==== Text ====


  7. Keith M Ellis said,

    December 30, 2012 @ 3:03 pm

    @Myl (paraphrasing):"the stuff that's in Shakespeare that isn't predicted by rational choice theory".

    Ha! You — I write this sincerely — may be exactly correct about this particular example. If so, it's a sorry commentary on economics. That is to say, "rational choice theory" has been so conflated with "economics" that someone might seriously suggest that examples from art of the complex motivations (many of which are far from rational) that actually drive people is some startling insight into human economic behavior.

  8. Tracy W said,

    December 30, 2012 @ 4:32 pm

    Keith: rationality in neoclassical economics is generally agnostic about people's motivations. After all, there's nothing in logic alone to make me take a single step to get out of the path of an oncoming train, I have to add in some goal like not wanting to die. But, no matter how complex and arational my motives behind "not dying" I pursue this goal fairly rationally, eg I don't stand on train tracks casually eyeing incoming trains, I steer a middle ground between starving to death and eating until my stomach bursts, etc.

    The behavioural economics work is about things like time-inconsistency (eg repeatedly setting your alarm clock each night, then each morning hitting snooze until you're late).

    The trouble with departing from the assumption of rationality is knowing when to do so. If I see someone doing something that appears to me to be irrational, there's the possibility that there's some detail of their situation I don't know that makes their behaviour rational and there's the possibility that I'm the one that's irrational. So it's hard work to pin down irrational behaviour in a way useful for economics. Which is why behavioural economics is a big deal.

==== Information provided ====

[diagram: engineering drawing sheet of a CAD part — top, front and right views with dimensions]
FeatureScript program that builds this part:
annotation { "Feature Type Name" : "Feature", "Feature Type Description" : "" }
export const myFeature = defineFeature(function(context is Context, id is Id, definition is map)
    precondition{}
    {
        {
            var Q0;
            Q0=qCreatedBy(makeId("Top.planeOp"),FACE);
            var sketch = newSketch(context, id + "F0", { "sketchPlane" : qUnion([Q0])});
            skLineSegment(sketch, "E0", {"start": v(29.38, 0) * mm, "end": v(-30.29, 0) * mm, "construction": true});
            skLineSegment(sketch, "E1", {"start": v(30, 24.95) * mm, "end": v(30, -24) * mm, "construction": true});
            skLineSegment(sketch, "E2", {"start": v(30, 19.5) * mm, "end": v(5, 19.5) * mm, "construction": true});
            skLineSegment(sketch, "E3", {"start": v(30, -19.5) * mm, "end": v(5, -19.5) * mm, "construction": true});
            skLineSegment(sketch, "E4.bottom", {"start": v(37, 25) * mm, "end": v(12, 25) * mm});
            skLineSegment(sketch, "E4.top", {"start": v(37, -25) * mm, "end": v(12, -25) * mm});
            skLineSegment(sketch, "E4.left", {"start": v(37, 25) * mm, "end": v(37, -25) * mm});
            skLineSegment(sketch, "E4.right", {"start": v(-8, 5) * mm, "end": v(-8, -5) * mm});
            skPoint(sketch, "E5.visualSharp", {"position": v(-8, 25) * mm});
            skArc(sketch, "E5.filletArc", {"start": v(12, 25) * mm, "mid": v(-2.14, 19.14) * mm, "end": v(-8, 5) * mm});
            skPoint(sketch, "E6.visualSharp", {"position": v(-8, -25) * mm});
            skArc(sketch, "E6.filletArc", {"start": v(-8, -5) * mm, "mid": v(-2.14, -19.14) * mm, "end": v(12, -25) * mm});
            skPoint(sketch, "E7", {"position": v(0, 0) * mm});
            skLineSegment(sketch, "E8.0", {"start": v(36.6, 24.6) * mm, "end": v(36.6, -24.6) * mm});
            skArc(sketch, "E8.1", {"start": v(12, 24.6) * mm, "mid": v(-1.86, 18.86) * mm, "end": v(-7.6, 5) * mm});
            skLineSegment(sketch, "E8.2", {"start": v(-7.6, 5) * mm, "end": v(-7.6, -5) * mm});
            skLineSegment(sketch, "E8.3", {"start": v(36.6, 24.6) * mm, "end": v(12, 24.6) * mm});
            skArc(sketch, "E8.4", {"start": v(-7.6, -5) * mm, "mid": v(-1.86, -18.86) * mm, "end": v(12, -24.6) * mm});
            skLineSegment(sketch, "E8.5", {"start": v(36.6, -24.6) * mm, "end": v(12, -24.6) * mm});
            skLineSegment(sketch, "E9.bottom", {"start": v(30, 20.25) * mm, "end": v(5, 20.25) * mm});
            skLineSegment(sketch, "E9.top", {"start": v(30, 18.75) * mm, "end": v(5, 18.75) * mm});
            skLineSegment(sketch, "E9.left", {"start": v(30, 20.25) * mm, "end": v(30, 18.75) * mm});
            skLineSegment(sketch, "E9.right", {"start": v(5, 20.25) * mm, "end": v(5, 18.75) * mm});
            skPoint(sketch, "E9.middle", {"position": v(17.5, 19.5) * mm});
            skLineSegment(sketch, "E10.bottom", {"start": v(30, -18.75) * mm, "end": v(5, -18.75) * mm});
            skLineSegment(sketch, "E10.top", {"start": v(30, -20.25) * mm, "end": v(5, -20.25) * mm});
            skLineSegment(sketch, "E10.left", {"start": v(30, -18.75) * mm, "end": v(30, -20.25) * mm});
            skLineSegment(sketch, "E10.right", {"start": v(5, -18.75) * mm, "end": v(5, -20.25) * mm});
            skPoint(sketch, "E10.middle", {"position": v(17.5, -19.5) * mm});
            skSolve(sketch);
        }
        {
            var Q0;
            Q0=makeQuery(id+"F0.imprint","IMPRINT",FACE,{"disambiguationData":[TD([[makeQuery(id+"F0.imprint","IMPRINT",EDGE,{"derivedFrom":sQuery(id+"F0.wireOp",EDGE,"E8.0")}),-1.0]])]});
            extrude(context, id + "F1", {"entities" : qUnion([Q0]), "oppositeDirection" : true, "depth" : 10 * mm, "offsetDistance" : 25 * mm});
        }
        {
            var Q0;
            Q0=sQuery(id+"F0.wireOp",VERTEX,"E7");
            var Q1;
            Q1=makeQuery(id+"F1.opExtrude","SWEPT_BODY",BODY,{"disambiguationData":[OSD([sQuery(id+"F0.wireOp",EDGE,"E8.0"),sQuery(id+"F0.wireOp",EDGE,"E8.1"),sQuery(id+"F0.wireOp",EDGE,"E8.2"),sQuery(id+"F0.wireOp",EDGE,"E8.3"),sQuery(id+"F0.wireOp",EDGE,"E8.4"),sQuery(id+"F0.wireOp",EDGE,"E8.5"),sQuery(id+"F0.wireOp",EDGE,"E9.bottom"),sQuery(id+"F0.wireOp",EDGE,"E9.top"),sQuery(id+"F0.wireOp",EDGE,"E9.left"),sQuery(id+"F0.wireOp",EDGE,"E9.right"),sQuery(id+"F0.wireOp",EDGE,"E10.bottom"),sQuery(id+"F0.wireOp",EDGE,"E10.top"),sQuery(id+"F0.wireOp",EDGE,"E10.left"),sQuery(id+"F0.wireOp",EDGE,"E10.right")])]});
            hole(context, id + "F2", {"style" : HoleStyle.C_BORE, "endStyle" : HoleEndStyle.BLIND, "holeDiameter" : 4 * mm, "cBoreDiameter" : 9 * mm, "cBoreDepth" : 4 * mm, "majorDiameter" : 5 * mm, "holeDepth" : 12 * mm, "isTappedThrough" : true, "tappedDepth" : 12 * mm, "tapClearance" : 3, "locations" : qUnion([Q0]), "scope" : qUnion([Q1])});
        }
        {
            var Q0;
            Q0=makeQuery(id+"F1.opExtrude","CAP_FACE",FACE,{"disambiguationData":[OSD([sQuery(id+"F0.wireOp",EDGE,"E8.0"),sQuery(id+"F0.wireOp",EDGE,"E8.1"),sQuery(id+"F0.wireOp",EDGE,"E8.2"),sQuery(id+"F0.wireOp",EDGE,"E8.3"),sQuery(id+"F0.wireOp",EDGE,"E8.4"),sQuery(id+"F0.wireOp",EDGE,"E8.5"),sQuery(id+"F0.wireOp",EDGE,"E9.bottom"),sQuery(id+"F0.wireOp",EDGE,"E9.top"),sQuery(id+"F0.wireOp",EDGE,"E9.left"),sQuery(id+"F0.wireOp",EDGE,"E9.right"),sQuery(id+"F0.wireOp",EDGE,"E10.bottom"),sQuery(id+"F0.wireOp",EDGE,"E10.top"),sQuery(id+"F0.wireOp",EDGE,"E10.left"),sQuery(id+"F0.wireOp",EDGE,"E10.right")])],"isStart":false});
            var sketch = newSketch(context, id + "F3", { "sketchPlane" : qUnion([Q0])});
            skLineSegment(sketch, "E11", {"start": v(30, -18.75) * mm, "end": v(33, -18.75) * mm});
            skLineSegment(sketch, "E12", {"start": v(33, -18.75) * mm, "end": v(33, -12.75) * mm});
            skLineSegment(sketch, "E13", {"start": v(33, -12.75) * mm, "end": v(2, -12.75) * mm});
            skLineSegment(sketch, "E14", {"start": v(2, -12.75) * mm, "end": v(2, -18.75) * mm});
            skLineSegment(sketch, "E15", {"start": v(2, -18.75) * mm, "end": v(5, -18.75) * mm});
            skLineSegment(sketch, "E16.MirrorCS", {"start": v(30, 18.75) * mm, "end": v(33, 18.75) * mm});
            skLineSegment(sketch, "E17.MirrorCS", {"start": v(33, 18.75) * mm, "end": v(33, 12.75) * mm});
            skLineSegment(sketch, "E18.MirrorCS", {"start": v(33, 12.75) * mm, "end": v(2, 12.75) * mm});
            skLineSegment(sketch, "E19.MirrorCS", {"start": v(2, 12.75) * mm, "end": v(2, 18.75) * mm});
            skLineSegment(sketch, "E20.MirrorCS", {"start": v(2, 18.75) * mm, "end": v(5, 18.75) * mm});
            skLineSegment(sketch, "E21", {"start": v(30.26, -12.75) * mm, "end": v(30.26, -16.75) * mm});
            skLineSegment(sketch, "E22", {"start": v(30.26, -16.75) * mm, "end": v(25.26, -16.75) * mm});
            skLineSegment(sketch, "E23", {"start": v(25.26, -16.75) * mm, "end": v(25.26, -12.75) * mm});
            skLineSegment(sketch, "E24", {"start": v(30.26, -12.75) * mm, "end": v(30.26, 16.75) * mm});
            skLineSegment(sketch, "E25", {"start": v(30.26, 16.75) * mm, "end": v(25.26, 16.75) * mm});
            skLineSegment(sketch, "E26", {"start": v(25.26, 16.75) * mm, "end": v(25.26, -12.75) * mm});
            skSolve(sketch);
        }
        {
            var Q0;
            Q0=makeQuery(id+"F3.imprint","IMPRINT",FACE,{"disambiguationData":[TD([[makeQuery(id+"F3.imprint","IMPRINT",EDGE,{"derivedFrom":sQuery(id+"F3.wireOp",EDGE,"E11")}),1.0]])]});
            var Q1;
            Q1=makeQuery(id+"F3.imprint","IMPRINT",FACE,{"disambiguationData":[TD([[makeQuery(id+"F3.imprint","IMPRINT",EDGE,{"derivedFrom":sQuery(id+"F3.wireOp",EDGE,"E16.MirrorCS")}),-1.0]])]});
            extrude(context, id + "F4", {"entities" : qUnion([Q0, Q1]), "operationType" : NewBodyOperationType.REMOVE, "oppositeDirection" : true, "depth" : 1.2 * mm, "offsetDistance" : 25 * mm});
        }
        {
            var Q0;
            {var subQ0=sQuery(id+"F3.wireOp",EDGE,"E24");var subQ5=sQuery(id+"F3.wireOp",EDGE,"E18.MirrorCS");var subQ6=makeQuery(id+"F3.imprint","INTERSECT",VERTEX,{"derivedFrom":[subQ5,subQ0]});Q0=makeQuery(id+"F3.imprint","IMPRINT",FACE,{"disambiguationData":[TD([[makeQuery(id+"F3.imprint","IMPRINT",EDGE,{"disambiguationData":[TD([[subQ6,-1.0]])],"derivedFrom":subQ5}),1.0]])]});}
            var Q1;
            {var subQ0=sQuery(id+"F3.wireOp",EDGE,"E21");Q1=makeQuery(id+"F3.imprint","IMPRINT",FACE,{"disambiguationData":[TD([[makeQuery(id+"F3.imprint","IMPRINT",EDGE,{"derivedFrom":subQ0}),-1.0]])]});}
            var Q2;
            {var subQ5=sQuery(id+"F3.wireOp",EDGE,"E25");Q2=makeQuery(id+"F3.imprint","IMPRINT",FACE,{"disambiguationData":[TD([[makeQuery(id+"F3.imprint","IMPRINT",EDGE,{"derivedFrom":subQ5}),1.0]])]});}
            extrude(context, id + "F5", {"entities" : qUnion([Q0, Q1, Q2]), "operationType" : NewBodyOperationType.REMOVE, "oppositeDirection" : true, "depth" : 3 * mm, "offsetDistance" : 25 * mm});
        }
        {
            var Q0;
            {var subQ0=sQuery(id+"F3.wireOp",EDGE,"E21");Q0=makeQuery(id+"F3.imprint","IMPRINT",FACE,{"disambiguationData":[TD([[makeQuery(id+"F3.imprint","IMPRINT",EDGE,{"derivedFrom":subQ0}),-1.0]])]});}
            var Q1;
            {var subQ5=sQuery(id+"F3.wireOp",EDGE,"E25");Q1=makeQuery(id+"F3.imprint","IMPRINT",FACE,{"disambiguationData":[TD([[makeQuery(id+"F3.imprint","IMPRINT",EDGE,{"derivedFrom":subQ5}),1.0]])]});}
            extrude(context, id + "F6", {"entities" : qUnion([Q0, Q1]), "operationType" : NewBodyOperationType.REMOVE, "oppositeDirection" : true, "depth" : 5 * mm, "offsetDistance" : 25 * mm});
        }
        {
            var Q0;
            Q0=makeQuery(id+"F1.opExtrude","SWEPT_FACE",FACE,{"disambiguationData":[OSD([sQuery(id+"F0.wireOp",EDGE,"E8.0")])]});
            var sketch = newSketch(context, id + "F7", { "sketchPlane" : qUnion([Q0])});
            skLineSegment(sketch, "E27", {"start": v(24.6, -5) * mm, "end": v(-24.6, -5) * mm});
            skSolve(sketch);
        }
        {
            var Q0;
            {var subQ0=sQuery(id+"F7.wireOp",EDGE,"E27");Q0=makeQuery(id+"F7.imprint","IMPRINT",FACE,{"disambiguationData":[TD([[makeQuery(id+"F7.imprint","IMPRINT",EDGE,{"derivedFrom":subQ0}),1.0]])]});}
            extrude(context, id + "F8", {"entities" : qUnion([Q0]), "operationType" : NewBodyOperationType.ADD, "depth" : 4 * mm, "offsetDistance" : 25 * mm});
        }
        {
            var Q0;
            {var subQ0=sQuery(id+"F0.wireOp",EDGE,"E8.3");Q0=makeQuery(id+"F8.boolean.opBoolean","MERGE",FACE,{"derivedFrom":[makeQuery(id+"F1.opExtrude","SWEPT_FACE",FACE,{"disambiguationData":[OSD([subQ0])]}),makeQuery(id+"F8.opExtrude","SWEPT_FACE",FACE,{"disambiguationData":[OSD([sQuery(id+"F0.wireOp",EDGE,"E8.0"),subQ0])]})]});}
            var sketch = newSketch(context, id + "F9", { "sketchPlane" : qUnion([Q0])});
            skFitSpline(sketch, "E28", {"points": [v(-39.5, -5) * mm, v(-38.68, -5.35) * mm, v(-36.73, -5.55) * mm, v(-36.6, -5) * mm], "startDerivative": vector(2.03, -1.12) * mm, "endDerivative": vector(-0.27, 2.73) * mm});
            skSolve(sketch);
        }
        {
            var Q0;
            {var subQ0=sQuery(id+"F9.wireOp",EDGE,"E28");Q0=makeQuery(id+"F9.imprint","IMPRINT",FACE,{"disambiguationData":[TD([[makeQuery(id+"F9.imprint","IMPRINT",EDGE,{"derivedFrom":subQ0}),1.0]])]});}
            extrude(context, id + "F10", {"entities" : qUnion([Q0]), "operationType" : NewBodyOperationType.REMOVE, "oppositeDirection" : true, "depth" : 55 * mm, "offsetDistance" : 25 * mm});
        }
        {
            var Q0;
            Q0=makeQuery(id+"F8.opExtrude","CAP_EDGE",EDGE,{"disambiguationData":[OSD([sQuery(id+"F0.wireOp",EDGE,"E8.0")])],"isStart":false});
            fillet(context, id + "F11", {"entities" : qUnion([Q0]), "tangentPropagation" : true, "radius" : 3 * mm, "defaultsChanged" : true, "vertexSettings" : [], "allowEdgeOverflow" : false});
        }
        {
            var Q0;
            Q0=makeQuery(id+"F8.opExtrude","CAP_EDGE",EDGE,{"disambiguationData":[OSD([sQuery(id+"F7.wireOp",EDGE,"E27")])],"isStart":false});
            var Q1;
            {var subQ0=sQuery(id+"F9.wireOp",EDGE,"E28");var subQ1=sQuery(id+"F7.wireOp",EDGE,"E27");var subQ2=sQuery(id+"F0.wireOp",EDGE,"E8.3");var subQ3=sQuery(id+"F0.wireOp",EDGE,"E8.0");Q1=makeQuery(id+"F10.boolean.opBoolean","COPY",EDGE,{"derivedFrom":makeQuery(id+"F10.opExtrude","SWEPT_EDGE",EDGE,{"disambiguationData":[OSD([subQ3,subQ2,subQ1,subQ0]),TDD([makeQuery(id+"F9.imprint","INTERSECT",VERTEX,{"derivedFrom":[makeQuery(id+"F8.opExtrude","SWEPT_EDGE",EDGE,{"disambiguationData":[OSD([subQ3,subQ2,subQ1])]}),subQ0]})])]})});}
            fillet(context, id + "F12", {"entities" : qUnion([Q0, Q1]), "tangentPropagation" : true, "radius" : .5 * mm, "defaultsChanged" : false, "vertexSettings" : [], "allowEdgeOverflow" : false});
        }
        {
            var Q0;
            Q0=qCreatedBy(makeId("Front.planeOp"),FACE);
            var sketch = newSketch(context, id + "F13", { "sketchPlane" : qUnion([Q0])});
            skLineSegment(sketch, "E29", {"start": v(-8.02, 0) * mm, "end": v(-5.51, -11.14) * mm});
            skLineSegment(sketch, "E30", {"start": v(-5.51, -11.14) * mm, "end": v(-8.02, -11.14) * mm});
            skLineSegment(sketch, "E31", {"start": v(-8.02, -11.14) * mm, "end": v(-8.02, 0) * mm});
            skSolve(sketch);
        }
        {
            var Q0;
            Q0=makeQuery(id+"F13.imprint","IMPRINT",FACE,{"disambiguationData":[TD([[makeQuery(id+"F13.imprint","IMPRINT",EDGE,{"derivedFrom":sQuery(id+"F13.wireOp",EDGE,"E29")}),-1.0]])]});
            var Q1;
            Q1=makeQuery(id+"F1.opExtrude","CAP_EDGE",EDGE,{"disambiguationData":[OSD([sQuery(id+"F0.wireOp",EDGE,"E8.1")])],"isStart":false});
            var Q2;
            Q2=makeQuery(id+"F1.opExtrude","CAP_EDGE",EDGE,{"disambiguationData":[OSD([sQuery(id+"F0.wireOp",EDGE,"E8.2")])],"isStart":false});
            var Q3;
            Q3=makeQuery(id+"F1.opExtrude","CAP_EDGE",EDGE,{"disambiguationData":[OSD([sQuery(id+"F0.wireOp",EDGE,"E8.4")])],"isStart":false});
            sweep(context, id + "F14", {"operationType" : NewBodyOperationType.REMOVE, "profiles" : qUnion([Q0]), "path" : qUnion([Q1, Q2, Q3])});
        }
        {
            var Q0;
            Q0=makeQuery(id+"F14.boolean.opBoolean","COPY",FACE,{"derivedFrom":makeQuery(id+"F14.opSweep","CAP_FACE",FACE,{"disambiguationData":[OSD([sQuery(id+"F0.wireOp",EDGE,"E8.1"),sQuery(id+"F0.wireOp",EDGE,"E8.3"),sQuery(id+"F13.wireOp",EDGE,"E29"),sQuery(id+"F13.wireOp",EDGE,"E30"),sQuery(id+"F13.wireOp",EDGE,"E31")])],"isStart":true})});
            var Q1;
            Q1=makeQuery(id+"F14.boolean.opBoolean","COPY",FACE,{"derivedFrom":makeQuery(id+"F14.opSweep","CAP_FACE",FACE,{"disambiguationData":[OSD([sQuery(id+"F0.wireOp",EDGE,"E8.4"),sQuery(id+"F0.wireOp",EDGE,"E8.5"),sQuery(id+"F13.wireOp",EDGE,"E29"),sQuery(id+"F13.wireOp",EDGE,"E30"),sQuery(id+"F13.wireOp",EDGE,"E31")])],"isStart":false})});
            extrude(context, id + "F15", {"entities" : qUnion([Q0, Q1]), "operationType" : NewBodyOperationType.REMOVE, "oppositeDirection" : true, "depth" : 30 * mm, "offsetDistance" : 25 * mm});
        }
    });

====

» Brief 1:
From the comment thread, extract the passage between "December 30, 2012 @ 3:03" and "human economic behavior.", inclusive.
» Brief 2:
In the comment thread, what example of time-inconsistency does Tracy W give?
The items have nothing to do with any of this.

» Answer area 1:
December 30, 2012 @ 3:03 pm

    @Myl (paraphrasing):"the stuff that's in Shakespeare that isn't predicted by rational choice theory".

    Ha! You — I write this sincerely — may be exactly correct about this particular example. If so, it's a sorry commentary on economics. That is to say, "rational choice theory" has been so conflated with "economics" that someone might seriously suggest that examples from art of the complex motivations (many of which are far from rational) that actually drive people is some startling insight into human economic behavior.

» Answer area 2:
Setting your alarm clock each night, then hitting snooze each morning until you're late.